Tüm bunlara rağmen, anadilde eğitim gibi kolektif kültürel haklar, idari ve siyasi yerelleşme ya da öz-yönetim, yerel kaynakların yerel aktörlerce yönetilmesine olanak tanıyacak yerel/bölgesel mali özerklik, silahsızlanma gibi Kürt meselesinin kritik başlıklarında CHP’nin radikal çözümler sunmadığı ve geleneksel devlet reflekslerini büyük oranda gösterdiğini hatırlamak gerekir. Bu anlamda AK Parti - CHP koalisyonu büyük olasılıkla meselenin çözümünden ziyade, idare siyasetine devam anlamına geleceğini not etmek gerekir.

AK Parti'nin ikilemi

Bu noktada, en güçlü aktör olan AK Partinin ikileminin altını çizmek gerekir. Bir yandan çözüm sürecini olmazsa olmazları arasında sayan AK Parti, öte yandan özellikle Rojava konusunda çözüm süreciyle uyuşmayan politikalarında devam ediyor. Zira, Kobanê düştü düşecek siyaseti, Grê Spînin YPG’nin kontrölüne geçmesiyle birlikte Batı destekli “etnik temizlik”, “YPG DAİŞ’ten (İŞİD’ten) daha tehlikeli” gibi söylemlerle sürüyor.

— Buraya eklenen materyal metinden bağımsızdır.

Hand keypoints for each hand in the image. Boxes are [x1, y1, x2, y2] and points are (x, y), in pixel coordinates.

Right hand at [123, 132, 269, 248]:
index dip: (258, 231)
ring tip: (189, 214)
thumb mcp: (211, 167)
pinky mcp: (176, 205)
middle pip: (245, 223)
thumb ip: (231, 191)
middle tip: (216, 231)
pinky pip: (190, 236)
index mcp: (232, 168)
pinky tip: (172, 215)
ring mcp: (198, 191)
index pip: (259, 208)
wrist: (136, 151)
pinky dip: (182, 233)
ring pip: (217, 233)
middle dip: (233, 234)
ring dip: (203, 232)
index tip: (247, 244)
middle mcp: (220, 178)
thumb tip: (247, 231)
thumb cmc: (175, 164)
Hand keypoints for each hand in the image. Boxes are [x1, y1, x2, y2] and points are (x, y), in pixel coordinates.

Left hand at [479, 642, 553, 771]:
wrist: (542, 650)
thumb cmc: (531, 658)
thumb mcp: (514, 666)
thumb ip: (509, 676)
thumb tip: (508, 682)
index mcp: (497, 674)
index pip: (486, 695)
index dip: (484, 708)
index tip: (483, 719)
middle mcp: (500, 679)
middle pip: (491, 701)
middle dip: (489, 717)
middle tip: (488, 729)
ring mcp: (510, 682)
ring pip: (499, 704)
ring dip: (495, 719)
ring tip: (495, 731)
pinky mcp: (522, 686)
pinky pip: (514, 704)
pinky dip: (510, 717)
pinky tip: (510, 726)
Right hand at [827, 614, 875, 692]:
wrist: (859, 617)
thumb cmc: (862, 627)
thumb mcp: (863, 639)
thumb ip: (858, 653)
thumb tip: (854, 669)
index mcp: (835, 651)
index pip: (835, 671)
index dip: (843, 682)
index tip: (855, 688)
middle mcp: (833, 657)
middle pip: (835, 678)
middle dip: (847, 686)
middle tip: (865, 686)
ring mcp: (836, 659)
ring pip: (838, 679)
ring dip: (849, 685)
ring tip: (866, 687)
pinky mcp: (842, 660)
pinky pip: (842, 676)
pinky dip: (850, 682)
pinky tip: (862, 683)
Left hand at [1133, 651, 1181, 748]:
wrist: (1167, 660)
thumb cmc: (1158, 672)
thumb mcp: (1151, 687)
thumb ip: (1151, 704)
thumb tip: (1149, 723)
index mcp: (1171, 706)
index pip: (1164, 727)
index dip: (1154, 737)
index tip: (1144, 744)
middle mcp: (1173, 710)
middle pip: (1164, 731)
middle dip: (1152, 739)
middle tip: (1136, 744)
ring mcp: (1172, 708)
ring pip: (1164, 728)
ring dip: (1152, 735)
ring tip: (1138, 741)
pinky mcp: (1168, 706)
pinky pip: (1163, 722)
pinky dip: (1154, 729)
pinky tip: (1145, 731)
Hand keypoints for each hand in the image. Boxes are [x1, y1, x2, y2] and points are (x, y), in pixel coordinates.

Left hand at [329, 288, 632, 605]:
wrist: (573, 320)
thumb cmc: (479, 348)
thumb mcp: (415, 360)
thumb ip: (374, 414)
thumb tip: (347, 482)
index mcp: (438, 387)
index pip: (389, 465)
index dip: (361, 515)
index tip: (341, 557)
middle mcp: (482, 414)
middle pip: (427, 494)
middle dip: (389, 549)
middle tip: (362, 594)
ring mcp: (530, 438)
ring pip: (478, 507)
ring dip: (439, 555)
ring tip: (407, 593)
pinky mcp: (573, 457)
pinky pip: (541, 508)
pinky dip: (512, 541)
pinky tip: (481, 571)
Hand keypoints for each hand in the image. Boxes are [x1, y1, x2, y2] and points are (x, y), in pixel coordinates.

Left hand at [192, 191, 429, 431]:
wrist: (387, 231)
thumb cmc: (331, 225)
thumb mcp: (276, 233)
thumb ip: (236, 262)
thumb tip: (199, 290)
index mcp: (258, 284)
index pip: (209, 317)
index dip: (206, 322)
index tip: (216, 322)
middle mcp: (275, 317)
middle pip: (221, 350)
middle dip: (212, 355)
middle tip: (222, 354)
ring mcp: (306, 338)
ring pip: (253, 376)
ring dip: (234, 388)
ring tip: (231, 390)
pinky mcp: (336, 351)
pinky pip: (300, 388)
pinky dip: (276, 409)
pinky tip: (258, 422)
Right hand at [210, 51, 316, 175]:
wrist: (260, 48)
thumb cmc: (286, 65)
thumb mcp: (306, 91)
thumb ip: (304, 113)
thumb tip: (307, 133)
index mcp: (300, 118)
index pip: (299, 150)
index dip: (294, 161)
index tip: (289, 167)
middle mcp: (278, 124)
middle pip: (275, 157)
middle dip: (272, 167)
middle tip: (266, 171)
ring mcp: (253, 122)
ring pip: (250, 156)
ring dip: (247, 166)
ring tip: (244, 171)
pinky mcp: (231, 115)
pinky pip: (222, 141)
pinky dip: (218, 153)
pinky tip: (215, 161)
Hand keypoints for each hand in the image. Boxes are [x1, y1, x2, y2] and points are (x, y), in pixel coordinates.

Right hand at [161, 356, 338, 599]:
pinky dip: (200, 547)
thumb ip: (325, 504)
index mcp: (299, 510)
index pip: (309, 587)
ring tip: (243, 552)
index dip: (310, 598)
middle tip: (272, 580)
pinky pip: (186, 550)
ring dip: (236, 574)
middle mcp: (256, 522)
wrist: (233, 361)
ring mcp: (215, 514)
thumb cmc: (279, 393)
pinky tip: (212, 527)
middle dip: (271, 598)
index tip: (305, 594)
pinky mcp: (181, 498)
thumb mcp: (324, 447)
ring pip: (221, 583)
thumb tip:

Hatırlatmakta yarar var. Öcalan’ın 2013 Newroz’unda yaptığı çağrı Kürt meselesini sadece Türkiye sınırları içinde çözmeyi öngörmüyordu. Bundan öteye bölgesel ölçekte Türkiye ile Kürtlerin ilişkisini yeniden kurmayı öneriyordu. Bu anlamda, çözüm süreci değişen jeopolitik denkleme Türklerle Kürtler arasındaki ilişkiyi bölgesel ölçekte yeniden kurmaya olanak tanıyordu.

Mevcut koalisyon seçenekleri böylesi bir ilişki kurabilir mi? AK Parti-MHP seçeneğinin kuramayacağı açık. Diğer seçenek en azından kapıları açık tutabilir.